I don’t think it is morally right to let our loved ones die of or with scurvy levels of vitamin C. It reminds me of my wife’s uncle David. He had untreatable cancer and was given two weeks max to live. So he was dispatched from hospital into a hospice. As often happens as someone approaches death all his medication was stopped. He also asked his daughter to go into his kitchen and get the box marked ‘Patrick’s vitamins’. Despite his death sentence he started taking his vitamins again. Whether it was that, or not being on medication, he soon perked up, left the hospice and went home to live for a further six months giving him time to get his affairs in order and bid farewell to his family. We ‘faked’ a Christmas and got the family together, knowing he wouldn’t make it.

All this talk of deaths can get you scared but 201 deaths this week in ICUs is very small compared to the usual annual 10,000 deaths a week, roughly 1,000 of which would be from flu and other respiratory infections, which have mysteriously fallen away. Unless I’m missing something major I can’t see the logic behind a total lockdown except perhaps in areas that are overloaded to protect NHS capacity. Locking down the most vulnerable makes much more sense to me. When you think of these small numbers against the suicides, depression, destruction of businesses, jobs and ensuing poverty, it just doesn’t make sense to me.

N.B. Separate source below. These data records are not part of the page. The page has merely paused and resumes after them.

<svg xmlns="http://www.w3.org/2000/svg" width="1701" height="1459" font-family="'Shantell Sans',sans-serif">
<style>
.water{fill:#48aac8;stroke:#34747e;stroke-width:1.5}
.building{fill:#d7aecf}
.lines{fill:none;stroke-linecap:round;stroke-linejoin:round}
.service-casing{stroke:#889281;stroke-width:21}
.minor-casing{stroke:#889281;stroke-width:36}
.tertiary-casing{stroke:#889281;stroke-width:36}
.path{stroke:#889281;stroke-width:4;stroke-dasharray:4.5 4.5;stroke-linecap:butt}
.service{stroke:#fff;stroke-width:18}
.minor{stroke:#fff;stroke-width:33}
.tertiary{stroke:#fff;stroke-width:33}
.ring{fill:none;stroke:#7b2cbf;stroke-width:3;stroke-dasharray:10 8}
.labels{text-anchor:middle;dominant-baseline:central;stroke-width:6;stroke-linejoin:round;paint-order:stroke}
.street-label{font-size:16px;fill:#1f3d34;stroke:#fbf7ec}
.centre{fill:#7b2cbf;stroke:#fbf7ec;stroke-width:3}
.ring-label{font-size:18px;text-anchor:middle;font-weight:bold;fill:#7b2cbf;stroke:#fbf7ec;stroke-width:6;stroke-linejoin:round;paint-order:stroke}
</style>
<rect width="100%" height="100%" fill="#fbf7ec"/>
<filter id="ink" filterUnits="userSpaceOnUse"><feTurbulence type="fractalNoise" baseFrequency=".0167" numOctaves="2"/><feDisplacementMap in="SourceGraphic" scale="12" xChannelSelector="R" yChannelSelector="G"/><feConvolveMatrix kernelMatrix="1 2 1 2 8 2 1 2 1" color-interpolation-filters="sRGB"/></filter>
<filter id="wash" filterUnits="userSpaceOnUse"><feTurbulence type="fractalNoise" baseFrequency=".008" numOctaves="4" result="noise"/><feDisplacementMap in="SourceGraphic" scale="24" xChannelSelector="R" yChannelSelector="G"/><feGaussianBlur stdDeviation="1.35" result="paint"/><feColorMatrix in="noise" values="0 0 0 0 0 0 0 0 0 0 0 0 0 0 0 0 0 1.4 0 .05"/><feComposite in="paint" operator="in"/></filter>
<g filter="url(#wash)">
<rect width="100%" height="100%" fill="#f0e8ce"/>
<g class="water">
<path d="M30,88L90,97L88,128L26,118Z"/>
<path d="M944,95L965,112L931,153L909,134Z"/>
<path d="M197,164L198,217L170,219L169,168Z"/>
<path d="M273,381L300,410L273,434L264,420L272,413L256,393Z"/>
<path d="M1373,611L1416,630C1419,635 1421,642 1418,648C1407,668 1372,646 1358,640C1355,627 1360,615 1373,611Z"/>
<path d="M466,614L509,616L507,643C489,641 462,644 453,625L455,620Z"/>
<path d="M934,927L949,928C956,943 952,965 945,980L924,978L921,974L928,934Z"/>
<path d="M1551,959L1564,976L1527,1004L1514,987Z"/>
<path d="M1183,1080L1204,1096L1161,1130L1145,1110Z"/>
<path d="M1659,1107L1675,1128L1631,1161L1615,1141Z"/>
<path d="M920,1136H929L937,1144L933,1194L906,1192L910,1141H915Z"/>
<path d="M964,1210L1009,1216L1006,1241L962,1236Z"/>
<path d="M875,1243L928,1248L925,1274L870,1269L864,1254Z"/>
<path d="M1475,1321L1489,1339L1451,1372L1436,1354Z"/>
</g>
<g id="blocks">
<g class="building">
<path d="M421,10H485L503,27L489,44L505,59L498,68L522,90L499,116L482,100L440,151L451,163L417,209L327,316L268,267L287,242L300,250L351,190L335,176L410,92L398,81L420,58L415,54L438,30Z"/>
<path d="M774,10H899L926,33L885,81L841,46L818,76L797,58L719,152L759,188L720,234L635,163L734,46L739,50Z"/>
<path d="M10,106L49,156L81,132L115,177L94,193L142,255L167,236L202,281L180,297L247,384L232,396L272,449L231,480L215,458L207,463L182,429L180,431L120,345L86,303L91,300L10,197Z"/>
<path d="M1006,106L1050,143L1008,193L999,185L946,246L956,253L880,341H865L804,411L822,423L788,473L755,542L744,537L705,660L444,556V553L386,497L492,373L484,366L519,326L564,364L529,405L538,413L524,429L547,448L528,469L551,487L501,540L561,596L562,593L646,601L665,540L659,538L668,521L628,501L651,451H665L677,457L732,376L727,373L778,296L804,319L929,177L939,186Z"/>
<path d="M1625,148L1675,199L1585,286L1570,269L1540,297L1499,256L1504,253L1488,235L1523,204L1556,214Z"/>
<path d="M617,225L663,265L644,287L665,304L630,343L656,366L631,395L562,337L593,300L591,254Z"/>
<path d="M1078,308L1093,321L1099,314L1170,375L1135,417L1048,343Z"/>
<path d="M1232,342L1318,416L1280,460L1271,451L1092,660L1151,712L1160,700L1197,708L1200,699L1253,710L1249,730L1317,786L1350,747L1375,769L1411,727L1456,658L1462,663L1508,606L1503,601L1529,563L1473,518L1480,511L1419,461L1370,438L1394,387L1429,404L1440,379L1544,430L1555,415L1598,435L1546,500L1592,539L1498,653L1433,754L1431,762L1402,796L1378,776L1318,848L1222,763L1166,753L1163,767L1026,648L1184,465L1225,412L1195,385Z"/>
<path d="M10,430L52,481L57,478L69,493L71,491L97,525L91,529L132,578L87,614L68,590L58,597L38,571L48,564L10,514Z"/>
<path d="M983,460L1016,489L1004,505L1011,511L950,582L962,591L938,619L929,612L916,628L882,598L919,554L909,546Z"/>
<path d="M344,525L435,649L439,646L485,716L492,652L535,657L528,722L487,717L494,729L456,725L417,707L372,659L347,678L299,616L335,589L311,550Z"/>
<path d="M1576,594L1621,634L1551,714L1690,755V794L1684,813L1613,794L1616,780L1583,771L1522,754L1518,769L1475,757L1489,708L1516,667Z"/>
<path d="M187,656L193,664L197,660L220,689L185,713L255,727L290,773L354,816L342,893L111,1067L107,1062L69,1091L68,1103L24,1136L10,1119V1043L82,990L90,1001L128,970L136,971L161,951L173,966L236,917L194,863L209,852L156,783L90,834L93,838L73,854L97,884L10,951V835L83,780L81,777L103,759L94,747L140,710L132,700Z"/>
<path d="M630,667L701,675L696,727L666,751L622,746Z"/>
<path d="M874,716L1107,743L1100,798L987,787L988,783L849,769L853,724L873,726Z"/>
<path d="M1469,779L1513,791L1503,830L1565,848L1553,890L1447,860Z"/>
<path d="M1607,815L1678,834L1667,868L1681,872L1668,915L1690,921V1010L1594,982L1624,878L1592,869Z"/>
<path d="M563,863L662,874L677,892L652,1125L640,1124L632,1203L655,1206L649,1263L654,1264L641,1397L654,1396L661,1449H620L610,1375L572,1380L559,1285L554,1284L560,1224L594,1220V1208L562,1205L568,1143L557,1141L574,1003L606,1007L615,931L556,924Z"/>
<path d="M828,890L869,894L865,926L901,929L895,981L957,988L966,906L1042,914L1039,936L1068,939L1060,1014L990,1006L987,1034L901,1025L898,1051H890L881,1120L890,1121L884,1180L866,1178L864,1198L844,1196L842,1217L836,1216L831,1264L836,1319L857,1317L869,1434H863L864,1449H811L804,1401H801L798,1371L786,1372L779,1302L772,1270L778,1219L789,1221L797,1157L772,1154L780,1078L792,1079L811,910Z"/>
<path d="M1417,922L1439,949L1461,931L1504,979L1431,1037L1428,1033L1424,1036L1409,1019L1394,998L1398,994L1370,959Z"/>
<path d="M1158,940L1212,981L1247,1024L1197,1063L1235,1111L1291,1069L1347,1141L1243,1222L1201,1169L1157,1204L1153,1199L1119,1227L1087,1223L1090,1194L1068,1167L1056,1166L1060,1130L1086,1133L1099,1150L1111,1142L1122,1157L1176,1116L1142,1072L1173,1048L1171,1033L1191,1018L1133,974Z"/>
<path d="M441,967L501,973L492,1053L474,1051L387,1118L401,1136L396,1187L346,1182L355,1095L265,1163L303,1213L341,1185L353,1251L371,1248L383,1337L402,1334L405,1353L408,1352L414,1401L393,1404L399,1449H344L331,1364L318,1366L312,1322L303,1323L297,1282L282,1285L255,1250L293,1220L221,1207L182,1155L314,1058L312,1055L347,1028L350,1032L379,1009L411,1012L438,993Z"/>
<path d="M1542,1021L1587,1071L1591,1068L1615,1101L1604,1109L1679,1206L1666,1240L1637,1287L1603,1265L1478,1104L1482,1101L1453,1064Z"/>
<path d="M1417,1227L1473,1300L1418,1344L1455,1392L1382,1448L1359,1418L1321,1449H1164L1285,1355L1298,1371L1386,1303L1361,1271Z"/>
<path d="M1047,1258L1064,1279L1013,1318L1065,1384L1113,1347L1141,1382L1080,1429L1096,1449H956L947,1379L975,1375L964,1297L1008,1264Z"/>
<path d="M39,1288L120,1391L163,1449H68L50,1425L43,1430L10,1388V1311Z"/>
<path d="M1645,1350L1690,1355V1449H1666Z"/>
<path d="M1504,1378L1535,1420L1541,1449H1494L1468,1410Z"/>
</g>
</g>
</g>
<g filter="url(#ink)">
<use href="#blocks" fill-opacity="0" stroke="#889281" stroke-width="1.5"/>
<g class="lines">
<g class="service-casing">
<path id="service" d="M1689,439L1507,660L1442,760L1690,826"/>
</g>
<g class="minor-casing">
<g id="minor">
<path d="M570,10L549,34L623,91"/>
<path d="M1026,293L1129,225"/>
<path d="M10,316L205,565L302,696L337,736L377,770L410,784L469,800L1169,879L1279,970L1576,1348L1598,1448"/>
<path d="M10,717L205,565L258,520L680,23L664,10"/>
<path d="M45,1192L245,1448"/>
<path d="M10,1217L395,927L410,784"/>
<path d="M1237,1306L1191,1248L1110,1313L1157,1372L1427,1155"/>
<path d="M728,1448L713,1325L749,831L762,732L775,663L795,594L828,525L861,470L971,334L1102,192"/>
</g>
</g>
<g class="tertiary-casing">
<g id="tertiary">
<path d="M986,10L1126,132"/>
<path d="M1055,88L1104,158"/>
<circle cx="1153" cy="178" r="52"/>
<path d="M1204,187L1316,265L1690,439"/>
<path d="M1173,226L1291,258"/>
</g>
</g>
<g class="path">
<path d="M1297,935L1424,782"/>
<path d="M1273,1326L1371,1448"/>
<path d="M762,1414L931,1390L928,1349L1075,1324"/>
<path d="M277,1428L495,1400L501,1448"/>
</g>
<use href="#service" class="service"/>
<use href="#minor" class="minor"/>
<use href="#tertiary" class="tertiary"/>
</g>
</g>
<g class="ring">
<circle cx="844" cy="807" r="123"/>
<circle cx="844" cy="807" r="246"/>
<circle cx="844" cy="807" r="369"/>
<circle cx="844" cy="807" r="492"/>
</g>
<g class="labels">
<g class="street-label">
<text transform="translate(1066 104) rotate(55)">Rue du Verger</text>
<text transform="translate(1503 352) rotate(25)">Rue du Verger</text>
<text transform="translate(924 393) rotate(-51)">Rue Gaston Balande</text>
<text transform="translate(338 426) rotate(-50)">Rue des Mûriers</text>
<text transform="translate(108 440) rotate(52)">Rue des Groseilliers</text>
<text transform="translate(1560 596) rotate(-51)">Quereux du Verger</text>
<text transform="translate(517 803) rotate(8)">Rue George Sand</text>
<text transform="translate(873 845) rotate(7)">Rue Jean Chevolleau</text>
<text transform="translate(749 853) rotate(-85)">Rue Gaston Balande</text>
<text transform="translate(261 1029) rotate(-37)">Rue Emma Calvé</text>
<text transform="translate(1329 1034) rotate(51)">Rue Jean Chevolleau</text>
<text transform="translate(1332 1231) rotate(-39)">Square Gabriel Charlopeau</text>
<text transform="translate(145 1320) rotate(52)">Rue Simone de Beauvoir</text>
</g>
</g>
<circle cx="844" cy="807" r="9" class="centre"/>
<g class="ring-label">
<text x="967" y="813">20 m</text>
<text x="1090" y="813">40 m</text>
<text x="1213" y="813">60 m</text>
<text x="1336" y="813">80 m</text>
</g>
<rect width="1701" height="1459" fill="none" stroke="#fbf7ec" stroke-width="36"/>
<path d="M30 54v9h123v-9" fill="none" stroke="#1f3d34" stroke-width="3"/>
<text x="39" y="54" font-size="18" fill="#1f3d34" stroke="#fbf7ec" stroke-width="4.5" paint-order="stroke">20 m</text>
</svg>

I’m writing this in the airport, returning from Denmark. I’ll be going into two week’s quarantine but why? Wouldn’t it make more sense to PCR test me on arrival, or within 3 days, then quarantine me if I test positive? (I didn’t stroke any minks.) If I was a critical health workers that would be one more man down potentially unnecessarily.

Is covid being more effectively treated?

The percentage of deaths to admissions in ICU is still going up, currently at 26% last week, compared to the previous week’s 23%, still lower than the 40+% at the end of the first wave. Given the lag I’ll not be confident we know the true improvement in treatment until the weekly percentage of deaths to admissions levels off. I also hope more and more ICUs will add intravenous vitamin C. I’m led to believe there are now at least a dozen. One has started testing vitamin C and, as a consequence, upped the intravenous dose to 6 grams. The best ICU results reporting 5% mortality are using 12 grams, giving 3 grams every 6 hours.

What’s your risk?

The good news, from last week is that, nationally, the rate of positive PCRs tests has gone down. This last week there were an estimated 507 positive tests per 10,000 compared to the week before, which was 758. That means 5 in every 100 people tested are covid positive. About 1% of those testing positive die.

Of course, this level of risk would no doubt be massively reduced if you are taking steps to boost your own immune system with a healthy diet including lots of berries, keeping fit and supplementing vitamin C, D, zinc, magnesium and other antioxidants.